# Here we go again!



## lunkerhunter2 (Nov 3, 2007)

http://www.bigfishtackle.com/cgi-bin/gf ... ead#unread
Let's reply to this thread and see how many different states or countries this fish was caught in and how much it has weighed.
I heard first it was caught out of Strawberry and weighed 34#.


----------



## jahan (Sep 7, 2007)

Canada I believe, it isn't in Utah for sure. Those guys own a couple of world records including Burbot. :shock:


----------



## jahan (Sep 7, 2007)

Actually I remember now where it was caught. :idea: There is this little stream that you have to follow for like 36 miles and you end up at a giant lake that no one knows about, except these guys and me of course. I heard they caught it with some rainbow powerbait, I am sure that pisses you elite fly fisherman off. :shock: :wink: :mrgreen: He was using one of those collapsible fishing rods with 6 pound test and fought it for like 14 hours and 22 minutes. I would tell you the exact place but I would have to kill you. :mrgreen: :wink: :lol:


----------



## Nor-tah (Dec 16, 2007)

So tired of that crap...
http://www.google.com/search?hl=en&sour ... =&gs_rfai=


----------



## lunkerhunter2 (Nov 3, 2007)

jahan said:


> Canada I believe, it isn't in Utah for sure. Those guys own a couple of world records including Burbot. :shock:


I know exactly where it was caught, when, what with, and the boys' names. I was asking for people to post up where they had heard(rumor)it was from. :wink:


----------



## pkred (Jul 9, 2009)

I got this in an e-mail the other day. heading "Record Rainbow caught in Flaming Gorge". :roll: Any body got a copy of the HUGE Musky that was caught out of Yuba? Wait are'nt they Northerns in Yuba. :mrgreen:


----------



## k2muskie (Oct 6, 2007)

Had this sent to me last week along with the Burbot. Without a doubt where I work they know we fish....sent them the real scoop on the Rainbow including a link to the Burbot catch. 

Have to say though these boys can fish in Canada and good on them. WTG and look'n forward to seeing their next record catch. :wink: 

Amazing the stories of where any potential WR fish was caught...anyone involved in fish'n will do the research to get the 'rest-of-the-story' is all I'll say. 

Too badfolks receive an e-mail (we've all I believe fallen into the trap and become wiser from it) and take it as 'das-truth' about a catch. Oh well...

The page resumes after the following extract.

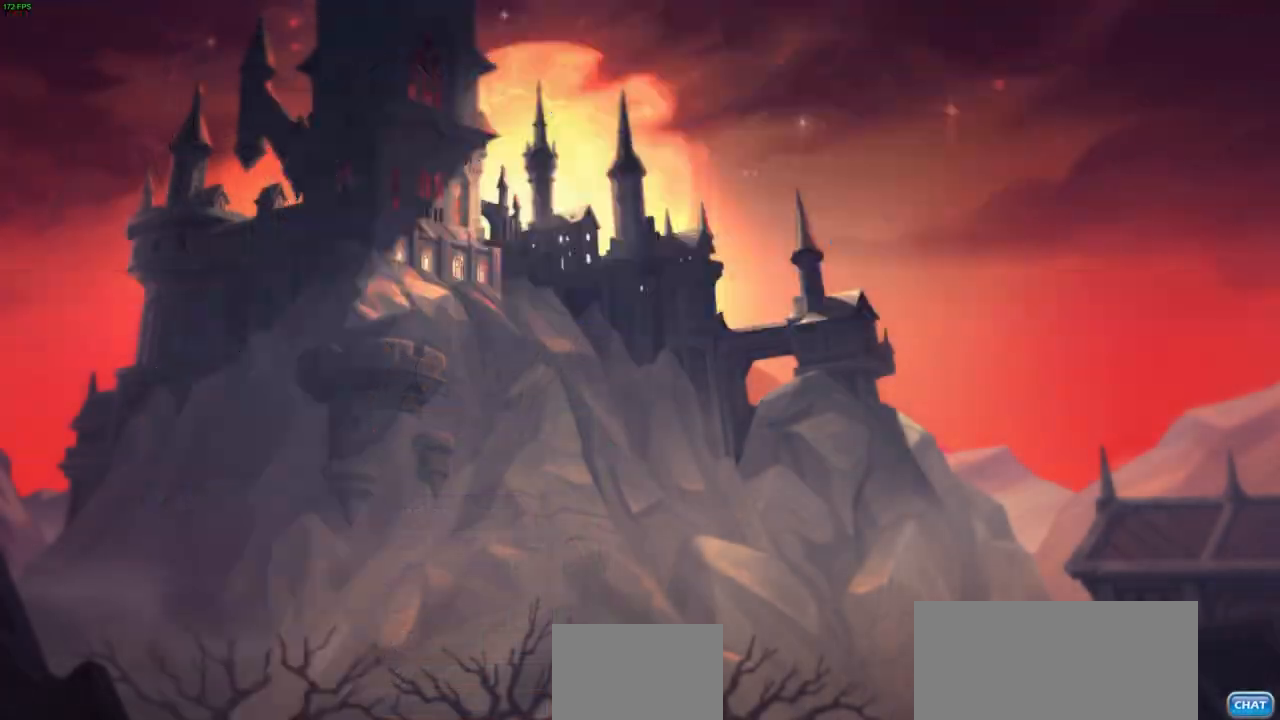
{"buttons": [], "left_stick": "center", "right_stick": "center", "events": []}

...hopefully you folks we'll believe us when we post up how we finally surpassed Ray Johnsons....TM state C&R record...hopefully it will happen before we're pushing up dasies... :mrgreen: :mrgreen:


----------



## Catherder (Aug 2, 2008)

pkred said:


> Any body got a copy of the HUGE Musky that was caught out of Yuba? Wait are'nt they Northerns in Yuba.


Oh, that one has been on internet only about 400,000 times. :roll: Usually the Big Northern pike munching the little pike picture followed by an unrelated pic of a guy holding a huge Pike. (caught in the Netherlands) Usually the heading is "Look what happened at Yuba last week!!! (Or Redmond, or any number of other lakes.)

At least it isn't a thread about the hoax of Obama banning sportfishing. O-|-O


----------



## wyoguy (Mar 4, 2010)

Actually, I caught that fish out of the Bear River last summer on a grey hackle. These two nice young men came along and asked if they could hold it for a minute, and I saw no harm in letting them take a picture or two to show thier mother. That's the rest of the story!


----------



## lunkerhunter2 (Nov 3, 2007)

wyoguy said:


> Actually, I caught that fish out of the Bear River last summer on a grey hackle. These two nice young men came along and asked if they could hold it for a minute, and I saw no harm in letting them take a picture or two to show thier mother. That's the rest of the story!


What you didn't tell everyone is i gave you that fish an hour before you let them take the pic. How did that thing taste anyway??? :O>>:


----------



## wyoguy (Mar 4, 2010)

lunkerhunter2 said:


> [How did that thing taste anyway??? :O>>:


Well, it was a little tough, but with lots of A1 , was able to get it down.


----------



## Pez Gallo (Dec 27, 2007)

looked stunted


----------



## lunkerhunter2 (Nov 3, 2007)

Pez Gallo said:


> looked stunted


LMAO!!!! -_O-


----------